◆ Źródło
☆ ☆ ☆

Skocz do zawartości

Cios w plecy czyli 17 września 1939


Rekomendowane odpowiedzi

Żydzi i Litwini witali najeźdźców serdecznie, dla Polaków było coraz niebezpieczniej. Gnębienie, okradanie, gwałty, wywózki za Sybir, tortury. 

 

Wiele z tych rzeczy było po donosach od sąsiadów - Żydów, którzy liczyli na profity jak dom po wysiedlonych/wymordowanych Polakach.

Dlaczego Żydzi właśnie dostali władzę na okupowanych terenach? Ponieważ swoich polskich gospodarzy mieli za nic, byli nielojalni, a raczej to za mało powiedziane gdyż goje byli dla nich bydłem, baranami. 

W dniu 16.09.2021 o 14:45, cst9191 napisał:

Nie doceniano wartości bojowej III Rzeszy, zignorowano całkowicie ZSRR. Beck i spółka doskonale wiedzieli o tajnych postanowieniach paktu R-M, ale nie uwierzyli, że tak "odmienne" systemy mogą nawiązać współpracę.

Tak.

W dniu 16.09.2021 o 14:45, cst9191 napisał:

W sierpniu przyleciał do Warszawy gen. Ironside by mieć pewność, że Polacy się nie wycofają i pójdą na wojenkę. Obiecywał kompletnie nierealne rzeczy.

Wielka Brytania prowadziła politykę mocarstwową, osłabiała rozwijające się państwa, wspierała ich wrogów. Anglicy i Francuzi dali nam obietnice bez pokrycia, tylko po to abyśmy nie przyłączyli się nie Niemiec...

 

Gdyby było jasne: Polacy, nic od nas nie oczekujecie, mógłby być wszystko zupełnie inaczej...

W dniu 17.09.2021 o 04:02, PyrMen napisał:

Naród przegrywów celebrujacy swoje liczne porażki, za każdym razem tłumacząc je swoją pozycją geopolityczną, złymi silnymi wrogami, nigdy nie widząc niczego złego w swoim postępowaniu.

☆ ☆ ☆

◆ Dostarczone dane
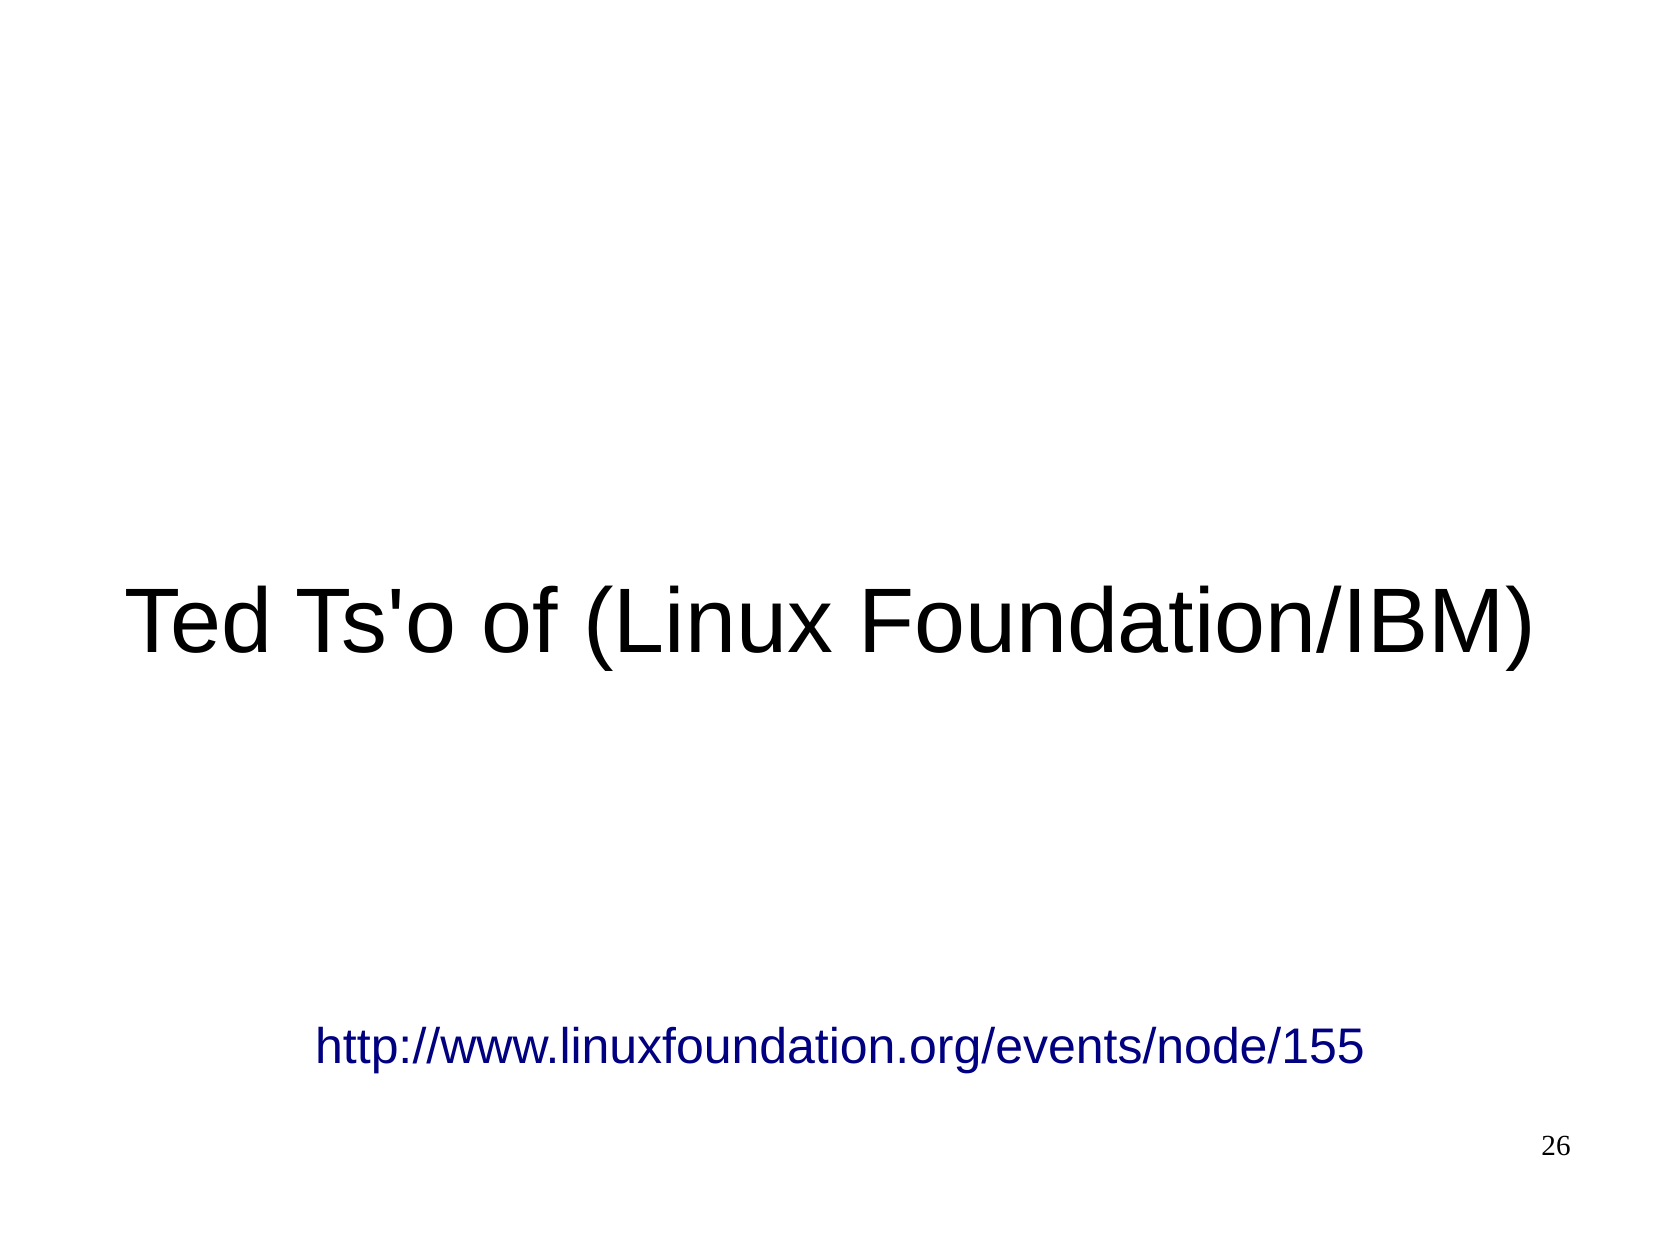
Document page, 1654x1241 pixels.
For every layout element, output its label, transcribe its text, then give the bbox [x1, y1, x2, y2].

title Ted Ts'o of (Linux Foundation/IBM) [86, 525, 1576, 718]
text_box http://www.linuxfoundation.org/events/node/155 [78, 1011, 1617, 1082]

☆ ☆ ☆

◆ Zestaw zadań
(a) Proszę przepisać ze źródła fragment od słów „Gdyby było jasne: Polacy, nic” do słów „w swoim postępowaniu.”.
(b) Proszę odpowiedzieć na podstawie źródła:
(i) Kto według wpisu użytkownika cst9191 przyleciał w sierpniu do Warszawy?
(ii) O czym według tego samego użytkownika doskonale wiedzieli Beck i spółka?
(iii) O której godzinie, według źródła, napisał swój wpis użytkownik PyrMen?
Dane nie są tu do niczego potrzebne.

◆ Odpowiedzi do zadań
(a)
Gdyby było jasne: Polacy, nic od nas nie oczekujecie, mógłby być wszystko zupełnie inaczej...

W dniu 17.09.2021 o 04:02, PyrMen napisał:

Naród przegrywów celebrujacy swoje liczne porażki, za każdym razem tłumacząc je swoją pozycją geopolityczną, złymi silnymi wrogami, nigdy nie widząc niczego złego w swoim postępowaniu.

(b)
(i) Gen. Ironside.
(ii) O tajnych postanowieniach paktu R-M.
(iii) O 04:02.